Beim Vorsitzenden Prof. Hecken entstand offenbar der Eindruck, den Vertretern der Psychotherapeuten (KBV, BPtK) gehe es eher darum, grundsätzlich den Sinn eines QS-Verfahrens für Psychotherapie wieder in Frage zu stellen, obwohl diese Diskussion, die 6 Jahre lang geführt wurde, doch abgeschlossen sei. Deshalb drängte er sehr darauf, jetzt zu einem Beschluss zu kommen. Ansonsten wurde immer wieder betont, dass selbstverständlich im Rahmen der Erprobung nachjustiert werden soll und muss, wenn Probleme auffallen, um die Akzeptanz bei den Teilnehmern nicht zu gefährden.
Schließlich wurde der Antrag durch die Forderung an das IQTIG ergänzt, die Filterfunktion innerhalb von 6 Monaten fertigzustellen, ggf. mithilfe von Fremdvergabe, und die Ausfüllhinweise zu überarbeiten. Die KBV stimmte nun nicht mehr gegen den Antrag, sondern enthielt sich, der Antrag wurde einstimmig angenommen.
Die Patientenvertreterin Häfner mahnte an, die ursprünglich vorgesehene Einbeziehung von Patienten mit Intelligenzminderung oder Demenz, die eine Psychotherapie absolvieren, nochmals zu prüfen, zumal auch das BMG das gefordert hat, und sie ggf. noch später in das QS-Verfahren mit aufzunehmen.

▸ **Bereitgestelltes Material**
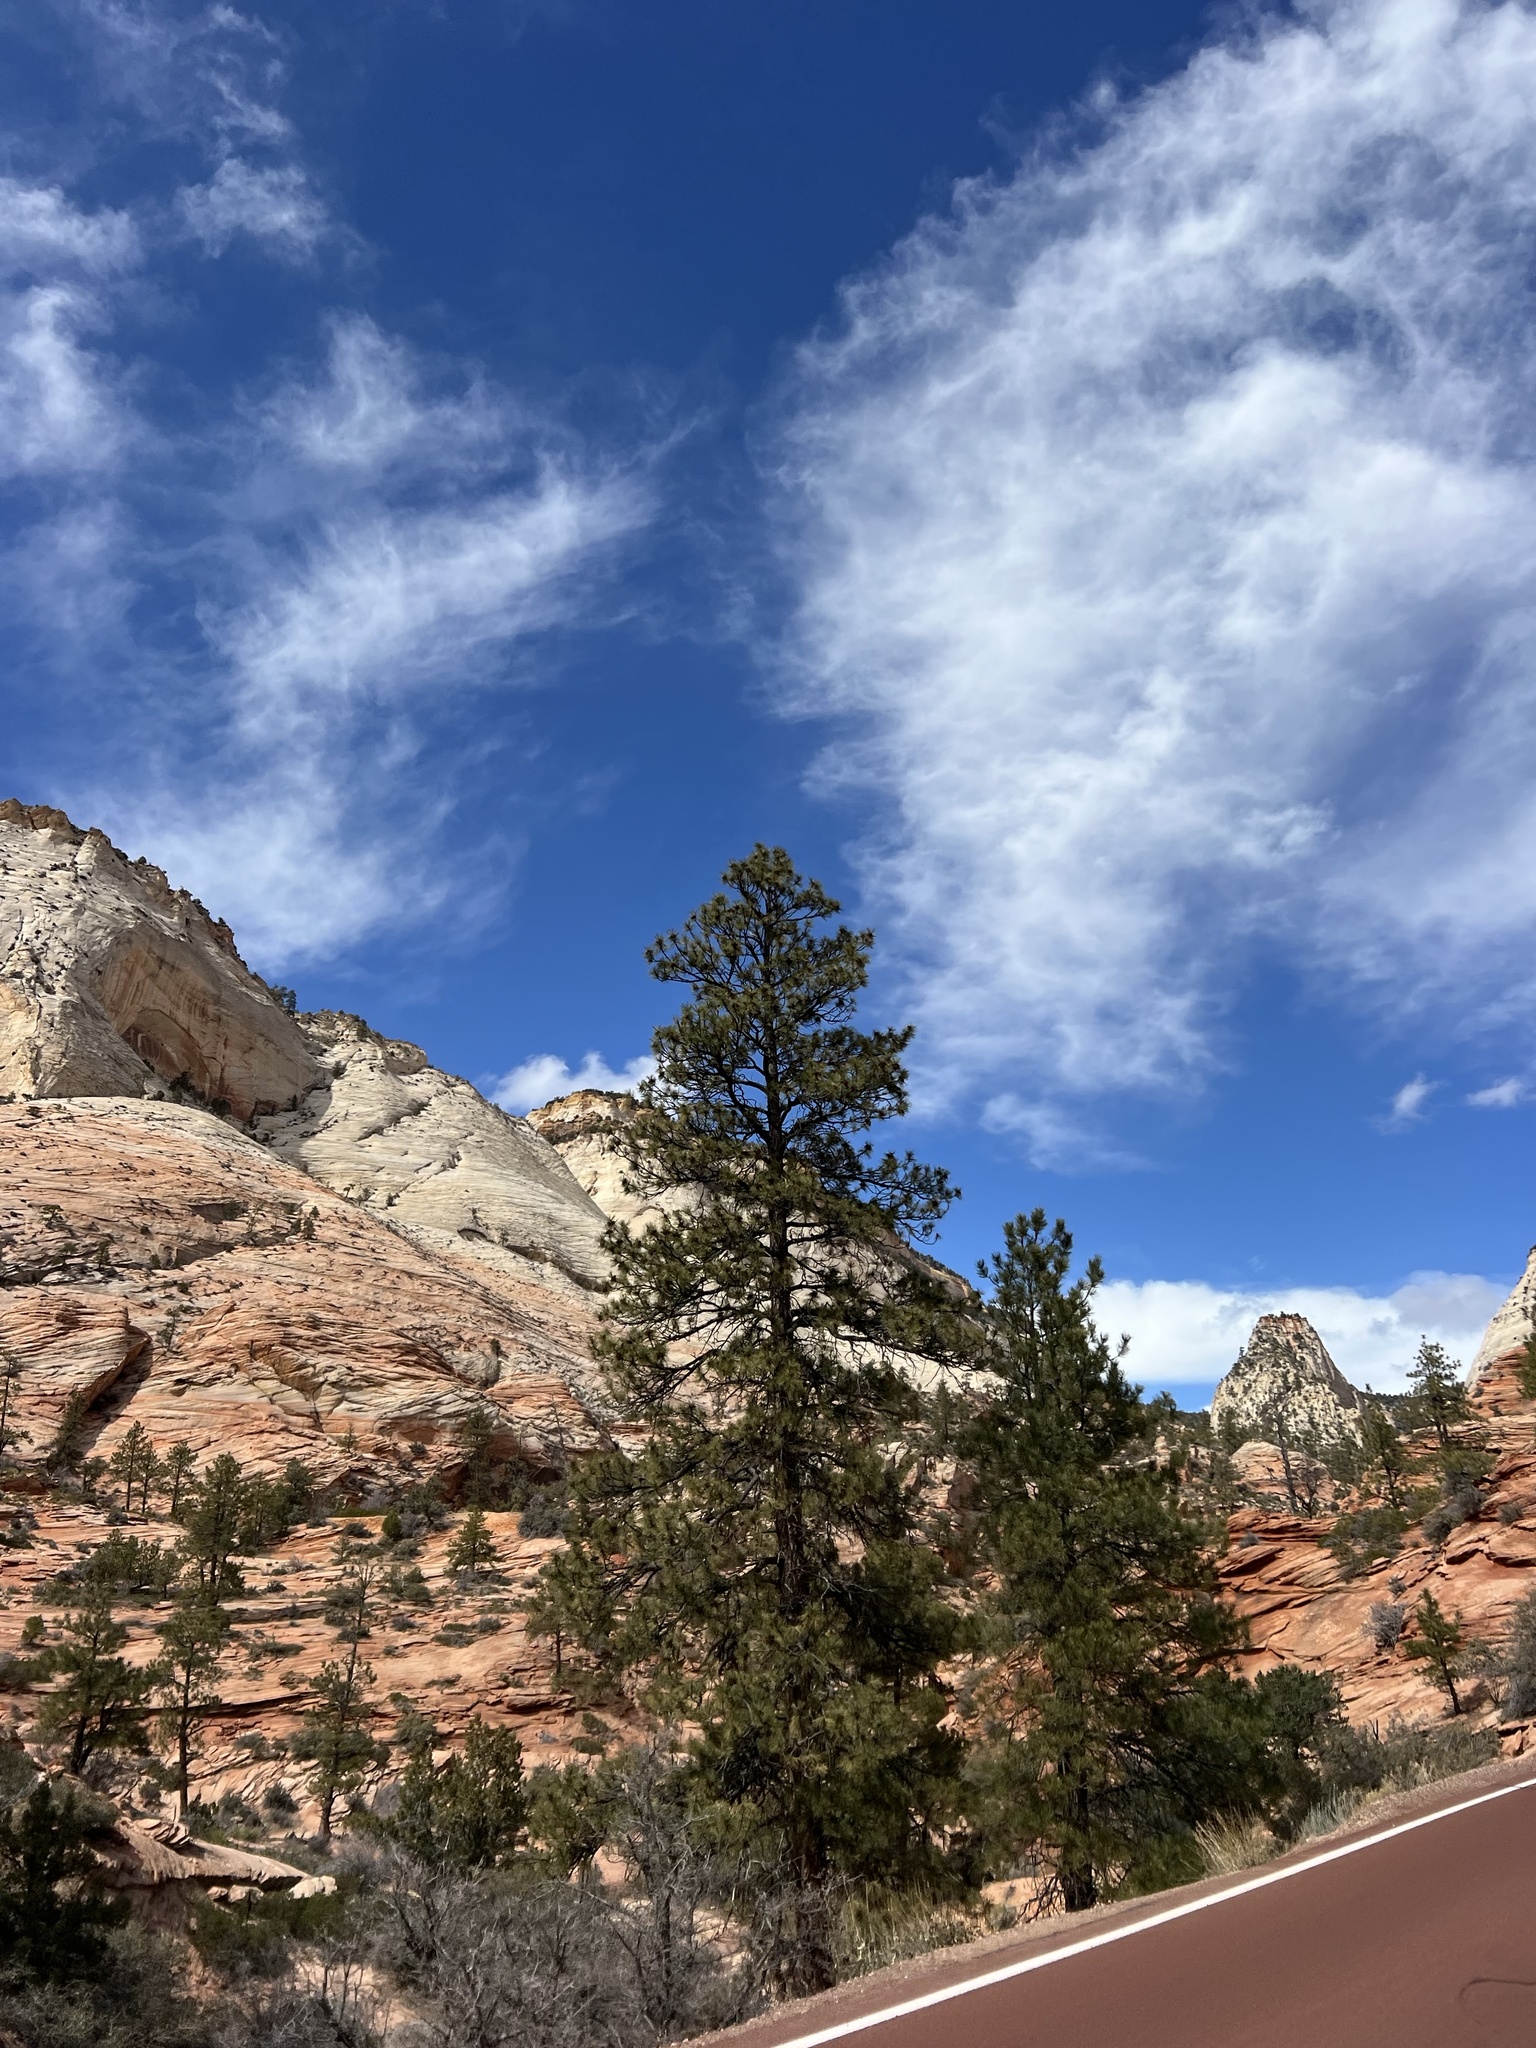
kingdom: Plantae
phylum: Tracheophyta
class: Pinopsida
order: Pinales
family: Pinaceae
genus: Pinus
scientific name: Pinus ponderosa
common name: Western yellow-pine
* * *
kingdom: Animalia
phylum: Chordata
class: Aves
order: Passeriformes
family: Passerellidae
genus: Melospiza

▸ **Aufgaben**
1) Beantworten Sie anhand des Textes zum QS-Verfahren:
(a) Wie viele Jahre lang wurde die Diskussion über den Sinn eines QS-Verfahrens für Psychotherapie geführt?
(b) Bis wann soll das IQTIG die Filterfunktion fertigstellen?
(c) Welche Patienten sollen nach der Mahnung der Patientenvertreterin Häfner nochmals auf ihre Einbeziehung geprüft werden?
2) Welche Organisationen und Institutionen werden im Text zum QS-Verfahren mit einer Abkürzung genannt? Führen Sie alle auf.
3) Geben Sie aus dem Text zum QS-Verfahren alles von „Schließlich wurde der“ bis hinunter zu „wurde einstimmig angenommen.“ wortgetreu wieder.
Für die Bearbeitung ist ausschließlich der Text heranzuziehen.

▸ **Antworten im Einzelnen**
1)
(a) 6 Jahre lang.
(b) Innerhalb von 6 Monaten.
(c) Patienten mit Intelligenzminderung oder Demenz, die eine Psychotherapie absolvieren.

2)
KBV
BPtK
IQTIG
BMG

3)
Schließlich wurde der Antrag durch die Forderung an das IQTIG ergänzt, die Filterfunktion innerhalb von 6 Monaten fertigzustellen, ggf. mithilfe von Fremdvergabe, und die Ausfüllhinweise zu überarbeiten. Die KBV stimmte nun nicht mehr gegen den Antrag, sondern enthielt sich, der Antrag wurde einstimmig angenommen.